Posted Aug 21, 2012 13:59 UTC (Tue) by drag (subscriber, #31333) [Link]

> But AIX is now very definitely a profit centre. When it can no longer compete in customers' minds, and starts losing money, it will be gone.

It's hella expensive to migrate away from it. Just like any enterprise platform that a large-ish corp depends on for core functionality. The time and money it will take for most companies to move away from AIX far outstrips the cost of keeping it.

(Not to also mention the risk to your career if you decide to take something that is working and replace it with something that is cheaper... only to find the new solution doesn't work.)

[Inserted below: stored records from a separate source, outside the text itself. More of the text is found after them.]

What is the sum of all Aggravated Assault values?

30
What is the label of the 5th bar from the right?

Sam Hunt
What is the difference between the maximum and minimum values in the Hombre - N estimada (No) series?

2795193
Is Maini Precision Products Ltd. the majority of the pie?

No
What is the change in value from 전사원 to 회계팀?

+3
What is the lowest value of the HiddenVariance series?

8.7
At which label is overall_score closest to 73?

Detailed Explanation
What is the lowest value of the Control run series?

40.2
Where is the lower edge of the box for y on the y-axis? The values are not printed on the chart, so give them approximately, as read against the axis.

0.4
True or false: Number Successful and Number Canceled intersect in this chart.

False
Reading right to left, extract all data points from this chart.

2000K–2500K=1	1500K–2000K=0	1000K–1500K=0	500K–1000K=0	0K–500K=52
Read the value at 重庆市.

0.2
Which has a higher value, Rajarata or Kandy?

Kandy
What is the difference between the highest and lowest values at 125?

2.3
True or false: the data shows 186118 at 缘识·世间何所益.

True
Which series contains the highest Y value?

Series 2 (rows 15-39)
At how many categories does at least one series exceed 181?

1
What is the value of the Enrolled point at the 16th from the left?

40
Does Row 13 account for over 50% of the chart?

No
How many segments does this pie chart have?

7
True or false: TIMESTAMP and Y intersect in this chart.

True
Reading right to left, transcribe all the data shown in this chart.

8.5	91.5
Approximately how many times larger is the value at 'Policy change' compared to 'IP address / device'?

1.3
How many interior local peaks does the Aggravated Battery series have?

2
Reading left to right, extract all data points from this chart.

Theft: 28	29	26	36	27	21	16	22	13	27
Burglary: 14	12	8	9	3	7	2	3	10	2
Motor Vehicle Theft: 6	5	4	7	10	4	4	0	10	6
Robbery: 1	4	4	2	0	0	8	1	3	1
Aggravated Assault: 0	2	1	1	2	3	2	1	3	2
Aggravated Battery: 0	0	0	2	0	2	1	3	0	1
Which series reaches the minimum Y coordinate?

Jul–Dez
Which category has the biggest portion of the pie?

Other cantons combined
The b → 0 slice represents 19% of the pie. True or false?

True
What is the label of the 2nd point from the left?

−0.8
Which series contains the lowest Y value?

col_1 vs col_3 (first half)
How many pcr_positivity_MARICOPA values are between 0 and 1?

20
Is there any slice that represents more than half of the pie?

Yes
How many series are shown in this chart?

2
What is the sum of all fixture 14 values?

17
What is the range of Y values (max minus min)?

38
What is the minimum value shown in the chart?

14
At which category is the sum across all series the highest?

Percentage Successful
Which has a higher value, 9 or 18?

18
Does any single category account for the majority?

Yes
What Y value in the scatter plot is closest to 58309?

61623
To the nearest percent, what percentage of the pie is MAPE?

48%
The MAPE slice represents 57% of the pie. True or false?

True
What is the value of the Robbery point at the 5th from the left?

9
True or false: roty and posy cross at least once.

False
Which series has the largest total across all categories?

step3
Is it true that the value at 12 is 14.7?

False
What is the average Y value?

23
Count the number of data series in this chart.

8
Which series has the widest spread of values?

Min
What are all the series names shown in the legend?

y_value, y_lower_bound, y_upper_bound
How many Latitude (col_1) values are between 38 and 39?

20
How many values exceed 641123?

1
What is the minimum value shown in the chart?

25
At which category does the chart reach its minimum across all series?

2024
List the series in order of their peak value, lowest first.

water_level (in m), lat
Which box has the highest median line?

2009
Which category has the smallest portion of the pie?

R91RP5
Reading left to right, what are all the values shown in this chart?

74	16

IBM knows this and sets up licensing accordingly and will continue to make a killing for a very long time.

If it wasn't for this fact 'big iron unix' would of been dead years ago, I expect.

AIX is dying too ...

Posted Aug 21, 2012 17:46 UTC (Tue) by dgm (subscriber, #49227) [Link]

AIX will die, not because enterprises migrate away from it, but because no new projects are going to be started on it. Eventually all of the old projects will be replaced by something bigger, faster, more integrated and/or more "cloudy".

AIX is dying too ...

Posted Aug 21, 2012 18:03 UTC (Tue) by dark (subscriber, #8483) [Link]

But "eventually" could easily be decades, as we found out in the runup to Y2k :) I guess we'll see what's left in 2038.